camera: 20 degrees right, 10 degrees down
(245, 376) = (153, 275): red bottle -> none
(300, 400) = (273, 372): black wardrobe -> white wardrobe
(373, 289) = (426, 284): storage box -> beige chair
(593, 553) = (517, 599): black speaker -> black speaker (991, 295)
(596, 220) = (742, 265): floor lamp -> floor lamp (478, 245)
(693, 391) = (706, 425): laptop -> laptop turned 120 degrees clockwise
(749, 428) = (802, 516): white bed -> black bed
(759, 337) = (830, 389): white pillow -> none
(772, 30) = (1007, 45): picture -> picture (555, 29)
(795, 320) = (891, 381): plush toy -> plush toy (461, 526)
...
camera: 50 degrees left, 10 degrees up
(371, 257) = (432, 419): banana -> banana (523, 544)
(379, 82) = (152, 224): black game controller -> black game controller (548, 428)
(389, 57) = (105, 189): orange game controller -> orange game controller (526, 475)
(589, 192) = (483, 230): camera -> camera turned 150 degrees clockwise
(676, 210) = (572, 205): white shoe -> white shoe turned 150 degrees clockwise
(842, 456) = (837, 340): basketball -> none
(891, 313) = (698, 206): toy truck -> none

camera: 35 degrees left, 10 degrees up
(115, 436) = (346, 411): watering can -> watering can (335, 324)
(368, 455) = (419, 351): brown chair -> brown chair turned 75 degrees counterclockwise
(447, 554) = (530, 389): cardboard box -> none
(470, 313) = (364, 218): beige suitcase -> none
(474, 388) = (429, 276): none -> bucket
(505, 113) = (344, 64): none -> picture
---
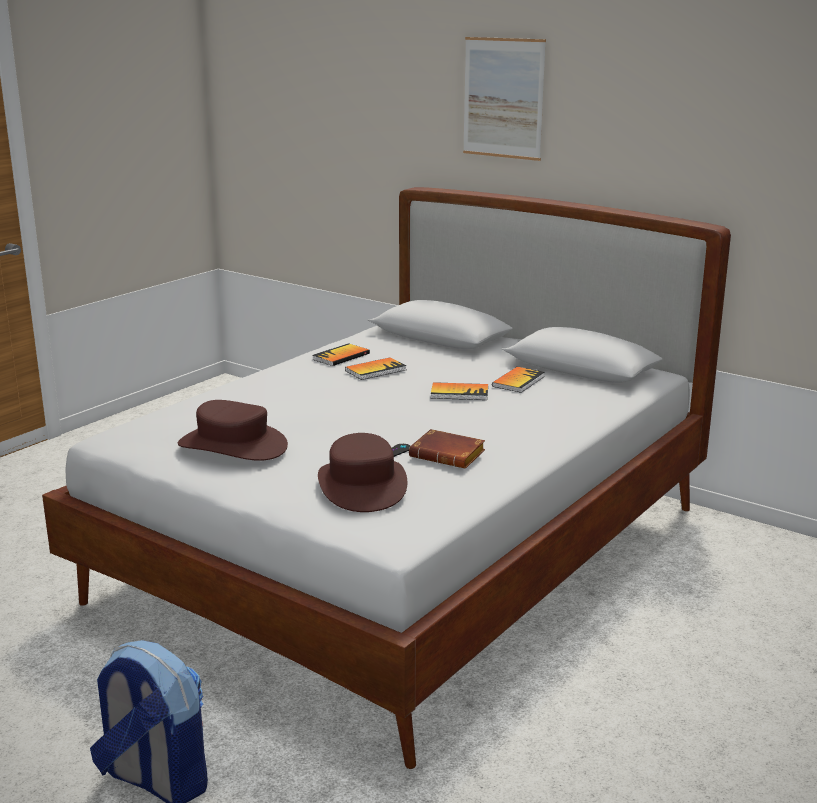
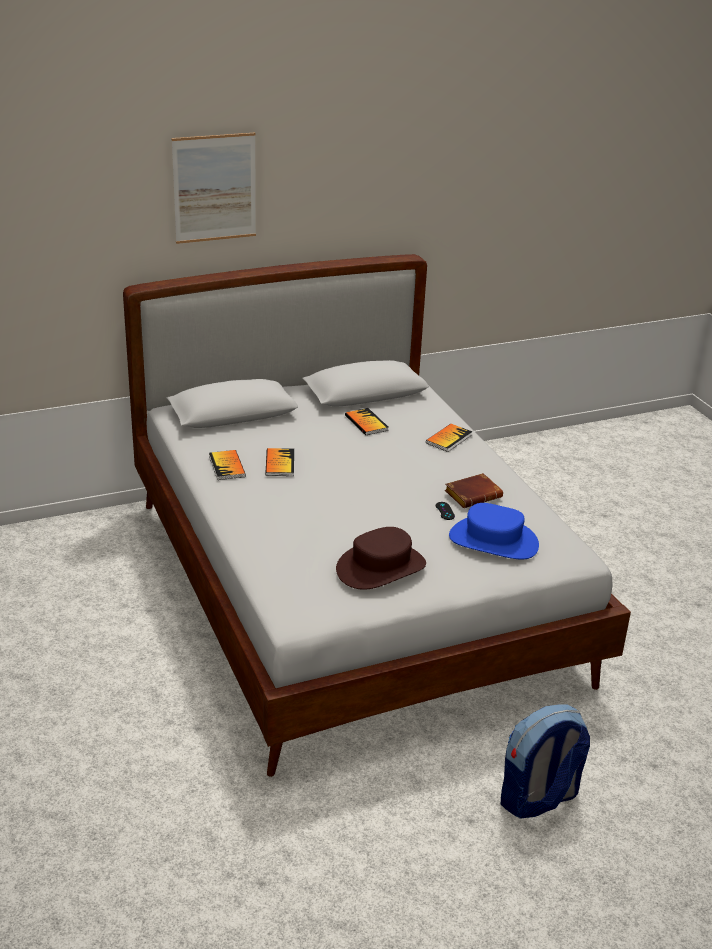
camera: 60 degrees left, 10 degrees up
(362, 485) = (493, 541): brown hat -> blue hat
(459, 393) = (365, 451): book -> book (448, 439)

**WHAT YOU WILL DO:** In the data above, find the line that contains "(447, 554) = (530, 389): cardboard" and the line that contains "(505, 113) = (344, 64): none -> picture". Repeat exactly those lines and every line between them, and only those.

**SOLUTION TO THIS EXERCISE:**
(447, 554) = (530, 389): cardboard box -> none
(470, 313) = (364, 218): beige suitcase -> none
(474, 388) = (429, 276): none -> bucket
(505, 113) = (344, 64): none -> picture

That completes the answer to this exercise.